Transcribed page contents →
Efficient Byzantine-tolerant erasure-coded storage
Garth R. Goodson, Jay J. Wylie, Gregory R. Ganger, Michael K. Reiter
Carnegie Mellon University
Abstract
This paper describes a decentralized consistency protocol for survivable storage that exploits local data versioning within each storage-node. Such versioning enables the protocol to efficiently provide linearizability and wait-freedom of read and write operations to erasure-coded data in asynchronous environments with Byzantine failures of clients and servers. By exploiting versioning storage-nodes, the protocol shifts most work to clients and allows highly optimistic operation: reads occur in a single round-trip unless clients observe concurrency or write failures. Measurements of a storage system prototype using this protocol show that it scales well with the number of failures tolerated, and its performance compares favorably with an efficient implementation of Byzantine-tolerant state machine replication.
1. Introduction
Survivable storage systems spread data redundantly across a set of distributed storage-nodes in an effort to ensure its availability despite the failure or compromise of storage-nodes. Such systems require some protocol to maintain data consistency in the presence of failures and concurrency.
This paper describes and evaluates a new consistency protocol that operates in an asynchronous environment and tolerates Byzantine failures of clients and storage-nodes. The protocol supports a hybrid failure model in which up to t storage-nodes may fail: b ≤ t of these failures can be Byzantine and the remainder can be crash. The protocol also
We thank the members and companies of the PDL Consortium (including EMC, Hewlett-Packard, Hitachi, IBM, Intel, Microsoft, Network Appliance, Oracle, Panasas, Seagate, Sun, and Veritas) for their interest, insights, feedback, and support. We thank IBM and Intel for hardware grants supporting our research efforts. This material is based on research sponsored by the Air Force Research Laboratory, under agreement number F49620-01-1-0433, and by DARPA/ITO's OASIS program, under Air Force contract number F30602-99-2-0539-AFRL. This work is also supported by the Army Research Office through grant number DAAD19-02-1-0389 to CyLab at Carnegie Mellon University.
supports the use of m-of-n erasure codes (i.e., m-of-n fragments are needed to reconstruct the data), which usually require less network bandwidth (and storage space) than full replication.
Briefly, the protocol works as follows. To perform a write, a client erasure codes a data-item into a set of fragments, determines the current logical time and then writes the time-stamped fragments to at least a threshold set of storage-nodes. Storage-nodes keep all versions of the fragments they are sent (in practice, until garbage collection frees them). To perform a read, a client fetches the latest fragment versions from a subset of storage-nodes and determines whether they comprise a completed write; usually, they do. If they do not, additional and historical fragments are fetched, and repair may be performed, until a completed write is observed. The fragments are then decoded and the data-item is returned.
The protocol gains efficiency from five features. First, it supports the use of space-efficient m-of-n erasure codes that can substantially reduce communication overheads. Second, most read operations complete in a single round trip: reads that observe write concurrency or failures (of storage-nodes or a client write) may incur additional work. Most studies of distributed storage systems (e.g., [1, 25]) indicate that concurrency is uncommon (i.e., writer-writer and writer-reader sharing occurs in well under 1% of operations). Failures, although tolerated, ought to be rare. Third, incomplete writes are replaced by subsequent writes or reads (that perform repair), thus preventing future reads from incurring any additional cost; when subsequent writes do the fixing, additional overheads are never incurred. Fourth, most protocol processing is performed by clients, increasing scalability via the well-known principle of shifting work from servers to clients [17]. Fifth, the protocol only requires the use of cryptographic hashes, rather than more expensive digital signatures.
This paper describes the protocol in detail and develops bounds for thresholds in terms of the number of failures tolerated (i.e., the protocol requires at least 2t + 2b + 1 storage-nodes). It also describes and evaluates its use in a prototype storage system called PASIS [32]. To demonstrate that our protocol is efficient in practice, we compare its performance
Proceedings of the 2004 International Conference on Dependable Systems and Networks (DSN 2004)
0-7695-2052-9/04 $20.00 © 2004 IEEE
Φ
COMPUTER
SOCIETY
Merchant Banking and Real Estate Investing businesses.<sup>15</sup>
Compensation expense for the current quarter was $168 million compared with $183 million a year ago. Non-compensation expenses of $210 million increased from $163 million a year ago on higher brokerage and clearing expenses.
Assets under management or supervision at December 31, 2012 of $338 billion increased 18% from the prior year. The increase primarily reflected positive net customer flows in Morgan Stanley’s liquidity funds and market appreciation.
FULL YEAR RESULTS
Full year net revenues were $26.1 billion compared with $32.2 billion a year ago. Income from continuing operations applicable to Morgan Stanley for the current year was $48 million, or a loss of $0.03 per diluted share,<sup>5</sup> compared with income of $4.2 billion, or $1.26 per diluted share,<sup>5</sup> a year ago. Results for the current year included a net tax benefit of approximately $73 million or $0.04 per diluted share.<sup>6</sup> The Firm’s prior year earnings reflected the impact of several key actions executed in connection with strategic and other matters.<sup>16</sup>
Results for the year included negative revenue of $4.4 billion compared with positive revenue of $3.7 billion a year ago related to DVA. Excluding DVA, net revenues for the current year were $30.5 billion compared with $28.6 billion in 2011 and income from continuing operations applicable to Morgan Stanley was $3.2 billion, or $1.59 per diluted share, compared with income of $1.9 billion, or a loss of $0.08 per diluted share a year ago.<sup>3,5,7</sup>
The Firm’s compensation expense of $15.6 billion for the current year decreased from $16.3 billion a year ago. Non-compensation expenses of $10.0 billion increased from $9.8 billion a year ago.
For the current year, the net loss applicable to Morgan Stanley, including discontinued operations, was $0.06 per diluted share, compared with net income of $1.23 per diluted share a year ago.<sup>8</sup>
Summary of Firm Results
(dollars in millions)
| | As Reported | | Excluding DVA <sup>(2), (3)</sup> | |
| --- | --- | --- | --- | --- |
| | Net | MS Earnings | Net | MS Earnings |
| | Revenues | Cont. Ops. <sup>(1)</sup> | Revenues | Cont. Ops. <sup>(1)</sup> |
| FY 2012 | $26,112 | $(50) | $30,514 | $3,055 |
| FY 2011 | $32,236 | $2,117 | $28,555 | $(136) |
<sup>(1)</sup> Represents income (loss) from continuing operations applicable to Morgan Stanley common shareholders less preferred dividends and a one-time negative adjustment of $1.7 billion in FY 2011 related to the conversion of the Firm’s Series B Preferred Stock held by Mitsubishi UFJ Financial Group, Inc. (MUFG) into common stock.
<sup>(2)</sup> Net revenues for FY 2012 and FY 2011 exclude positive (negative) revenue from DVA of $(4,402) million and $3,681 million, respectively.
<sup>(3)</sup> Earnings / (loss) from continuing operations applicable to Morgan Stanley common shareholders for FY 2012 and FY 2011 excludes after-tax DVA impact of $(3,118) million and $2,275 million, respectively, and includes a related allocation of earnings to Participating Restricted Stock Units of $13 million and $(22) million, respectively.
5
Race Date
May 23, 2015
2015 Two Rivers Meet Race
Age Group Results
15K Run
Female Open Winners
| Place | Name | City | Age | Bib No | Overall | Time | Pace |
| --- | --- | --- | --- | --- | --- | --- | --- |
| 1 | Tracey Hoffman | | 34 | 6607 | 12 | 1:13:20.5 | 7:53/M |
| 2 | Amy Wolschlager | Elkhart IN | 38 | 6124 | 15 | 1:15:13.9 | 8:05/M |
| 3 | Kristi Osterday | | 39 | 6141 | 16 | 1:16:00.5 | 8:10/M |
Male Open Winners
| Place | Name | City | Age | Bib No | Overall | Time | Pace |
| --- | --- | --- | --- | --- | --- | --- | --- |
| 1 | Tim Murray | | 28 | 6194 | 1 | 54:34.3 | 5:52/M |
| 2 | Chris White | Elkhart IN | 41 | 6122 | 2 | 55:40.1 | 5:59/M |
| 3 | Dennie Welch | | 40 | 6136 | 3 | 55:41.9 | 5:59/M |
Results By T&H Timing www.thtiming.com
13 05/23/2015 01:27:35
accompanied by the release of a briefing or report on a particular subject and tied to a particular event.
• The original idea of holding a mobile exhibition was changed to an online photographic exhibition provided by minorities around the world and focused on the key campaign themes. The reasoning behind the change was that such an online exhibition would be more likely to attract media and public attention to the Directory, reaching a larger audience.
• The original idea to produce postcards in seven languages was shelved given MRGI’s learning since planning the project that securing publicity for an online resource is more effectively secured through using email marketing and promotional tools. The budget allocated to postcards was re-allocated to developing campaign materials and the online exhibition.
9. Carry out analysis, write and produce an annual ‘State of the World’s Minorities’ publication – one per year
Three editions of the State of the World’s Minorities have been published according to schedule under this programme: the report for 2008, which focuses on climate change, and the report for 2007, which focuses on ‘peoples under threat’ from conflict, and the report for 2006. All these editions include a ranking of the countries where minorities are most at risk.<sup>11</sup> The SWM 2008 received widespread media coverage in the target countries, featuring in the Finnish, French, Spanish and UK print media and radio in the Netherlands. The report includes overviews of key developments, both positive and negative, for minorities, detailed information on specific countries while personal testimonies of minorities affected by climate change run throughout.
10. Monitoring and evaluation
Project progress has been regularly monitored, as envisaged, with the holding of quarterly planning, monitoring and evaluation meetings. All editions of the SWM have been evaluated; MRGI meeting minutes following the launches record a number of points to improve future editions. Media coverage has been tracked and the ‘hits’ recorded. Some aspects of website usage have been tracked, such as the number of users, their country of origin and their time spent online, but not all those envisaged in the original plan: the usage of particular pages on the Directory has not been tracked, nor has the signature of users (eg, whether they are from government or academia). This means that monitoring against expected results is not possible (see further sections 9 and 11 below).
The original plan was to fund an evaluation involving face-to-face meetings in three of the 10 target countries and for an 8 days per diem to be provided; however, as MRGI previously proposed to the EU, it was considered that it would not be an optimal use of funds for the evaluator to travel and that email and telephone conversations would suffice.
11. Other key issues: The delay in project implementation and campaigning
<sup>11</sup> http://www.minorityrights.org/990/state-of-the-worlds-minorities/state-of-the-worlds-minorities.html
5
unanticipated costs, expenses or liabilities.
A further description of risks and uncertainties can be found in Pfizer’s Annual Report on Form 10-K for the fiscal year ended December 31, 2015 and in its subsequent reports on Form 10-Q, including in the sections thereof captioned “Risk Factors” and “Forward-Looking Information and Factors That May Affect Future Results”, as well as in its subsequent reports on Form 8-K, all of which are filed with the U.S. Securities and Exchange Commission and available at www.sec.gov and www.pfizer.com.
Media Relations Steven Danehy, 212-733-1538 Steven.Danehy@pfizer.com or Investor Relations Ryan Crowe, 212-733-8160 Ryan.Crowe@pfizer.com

TASK TO CARRY OUT →
Please work out how many lines above carry "Open", writing only the result.

RESULT →
2